High-Interest Debt Can be Challenging, Here is How to Tackle it

By  //  October 29, 2019

When lenders borrow you money, interest is the way by which they secure their risk, and also a little price to pay for coming through for you when you need funds.

When lenders borrow you money, interest is the way by which they secure their risk, and also a little price to pay for coming through for you when you need funds.

But, sometimes, the interest charged on some loans, cards can be so heavy that borrowers would wish they never received the money in the first place.

Indeed, some of us have combated debts at some points in our lives, but the few of us who have had to deal with high-interest debts can attest to the special kind of difficulty that comes with these types of debt.

Imagine making a hefty monthly payment, only to see your principal balance going down sluggishly just because a large chunk of what you pay serves as the interest.

Doesn’t sound like a good scenario, right? Such is the challenge faced by people tackling higher interest rates debts, including higher interest credit card, expensive auto loans, and mortgages.

Though paying off higher interest rate debts quickly is a good way to save you from the problem and help you save money in the long run, sometimes, it may not be the best way of combating the challenge.

So here are some methods for you to use whenever you find yourself in this position.

Request for a lower interest rate

Yes, it can be that easy. Sometimes, all you need to get out of the challenge you are facing could be a simple negotiation procedure.

Reach out to them and let them understand your position. Sometimes, the high interest you are paying could be a result of your bad credit score; so immediately you see that your score is approaching an enticing number; you can set up a meeting with them.

Now here’s the catch. Lenders will not just be willing to back down on a previously agreed rate just because it’s you who’s asking, which means you need to offer something in return. In this case, an agreement to pay off the principal amount earlier than agreed.

For instance, if your loan remaining loan term is, say, two years, and you approach them with this offer stating that you are ready to pay off the remaining debt within a period of 6 months to 1 year, then, there is a big chance they might be willing to accept your deal of a lower interest rate.

After all, you are cutting their risk from long term to a very short amount of time. Sometimes, to aid your negotiations, you may need to tap into some government-backed debt negotiation schemes like an IVA agreement, to ensure that your creditors may treat you with more leniency. 

Transfer the balance to a low-interest rate card

If your high-interest rate debts come in the form of credit cards, why not try transferring the balance to a zero or low-interest rate card?

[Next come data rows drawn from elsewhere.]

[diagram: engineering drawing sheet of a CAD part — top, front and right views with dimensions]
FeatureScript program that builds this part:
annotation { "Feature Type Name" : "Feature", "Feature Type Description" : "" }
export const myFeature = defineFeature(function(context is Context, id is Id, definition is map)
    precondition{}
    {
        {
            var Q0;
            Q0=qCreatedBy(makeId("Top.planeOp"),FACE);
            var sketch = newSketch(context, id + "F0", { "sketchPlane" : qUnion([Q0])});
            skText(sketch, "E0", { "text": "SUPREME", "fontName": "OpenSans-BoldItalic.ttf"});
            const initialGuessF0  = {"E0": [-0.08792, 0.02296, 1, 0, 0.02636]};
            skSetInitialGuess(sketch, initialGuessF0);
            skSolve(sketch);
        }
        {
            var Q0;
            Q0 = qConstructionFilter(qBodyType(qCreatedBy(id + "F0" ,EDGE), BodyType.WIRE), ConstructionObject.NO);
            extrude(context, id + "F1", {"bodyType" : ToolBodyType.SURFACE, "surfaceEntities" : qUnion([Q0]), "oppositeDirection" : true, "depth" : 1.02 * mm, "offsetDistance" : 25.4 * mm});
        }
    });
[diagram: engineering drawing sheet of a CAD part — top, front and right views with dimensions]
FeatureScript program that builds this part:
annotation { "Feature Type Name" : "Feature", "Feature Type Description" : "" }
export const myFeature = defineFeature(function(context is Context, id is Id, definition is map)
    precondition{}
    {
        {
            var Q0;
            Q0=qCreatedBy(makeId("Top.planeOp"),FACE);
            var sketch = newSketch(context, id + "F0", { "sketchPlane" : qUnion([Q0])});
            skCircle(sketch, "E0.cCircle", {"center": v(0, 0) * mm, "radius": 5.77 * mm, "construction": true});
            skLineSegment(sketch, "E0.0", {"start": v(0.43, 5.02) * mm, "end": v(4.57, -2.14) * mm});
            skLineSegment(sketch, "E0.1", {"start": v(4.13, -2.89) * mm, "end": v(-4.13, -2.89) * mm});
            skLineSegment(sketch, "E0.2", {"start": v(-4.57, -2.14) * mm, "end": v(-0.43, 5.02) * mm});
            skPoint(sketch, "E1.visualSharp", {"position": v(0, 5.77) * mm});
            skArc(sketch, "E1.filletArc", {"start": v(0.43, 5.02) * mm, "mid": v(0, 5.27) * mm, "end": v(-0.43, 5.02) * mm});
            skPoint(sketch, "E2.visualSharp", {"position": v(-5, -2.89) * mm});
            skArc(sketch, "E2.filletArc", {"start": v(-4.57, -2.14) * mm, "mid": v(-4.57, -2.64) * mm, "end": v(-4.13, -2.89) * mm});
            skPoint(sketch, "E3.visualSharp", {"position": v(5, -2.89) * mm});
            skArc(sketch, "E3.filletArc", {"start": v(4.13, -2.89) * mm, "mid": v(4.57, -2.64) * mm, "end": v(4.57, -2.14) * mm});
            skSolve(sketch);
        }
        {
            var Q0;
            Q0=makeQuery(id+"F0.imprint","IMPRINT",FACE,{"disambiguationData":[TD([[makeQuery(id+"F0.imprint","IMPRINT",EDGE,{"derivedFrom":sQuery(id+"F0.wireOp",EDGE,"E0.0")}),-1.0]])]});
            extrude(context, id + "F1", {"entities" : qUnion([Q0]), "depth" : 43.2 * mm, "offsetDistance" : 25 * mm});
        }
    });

A few interest-free or low-interest months could make a world of difference in your balance. With an excellent credit score, chances are you may qualify for a good balance transfer interest rate.

Tackle the smaller debts first

Imagine having to deal with both small and hefty debts, low-interest rate, and high-interest rate debts all at once? While the difficulty of the high-interest rate debt could tempt you to pay it off first, sometimes, it is better to leave it and tackle the smaller debts first.

Paying off some smaller debts would free up money to put toward your larger, high-interest rate debts. To do this, make a list of all your debts, and categorize them based on which can be paid now and which must wait. After this step, start paying off the smaller ones.

Wait it out

If you cannot squeeze out any extra cash from your already scheduled budget and you don’t seem to have an alternative income stream too, you may have to halt your debt-free goals for a few months.

For now, stick with making the minimum payments on your cards, so that you don’t ruin your score.

As for the high-interest debts; yes, you’ll be wasting money on interest, but if you cannot afford to pay off your high-interest rate debt right now, then you simply cannot afford it.

Wait a few months and reassess your budget to see what expenses you can forego to improve the amount of cash you have available.

Even if your creditors are chasing after you with a capquest debt collector or a PRA group, let them know that you are currently incapable of meeting your loan terms, and if they wouldn’t give you a break, you can invoke the IVA scheme. But before you do that, be sure to shop around for the best IVA companies near you. 

Increase your payment

If you are tackling a high-interest rate debt, now is not the time to stick with minimum payments because the bulk of your monthly payments goes toward interest; instead, you have to pay as much as you can every month so that you can start to make noticeable progress toward paying off high-interest rate debts.

Remember, the more you pay, the smaller your principal balance becomes.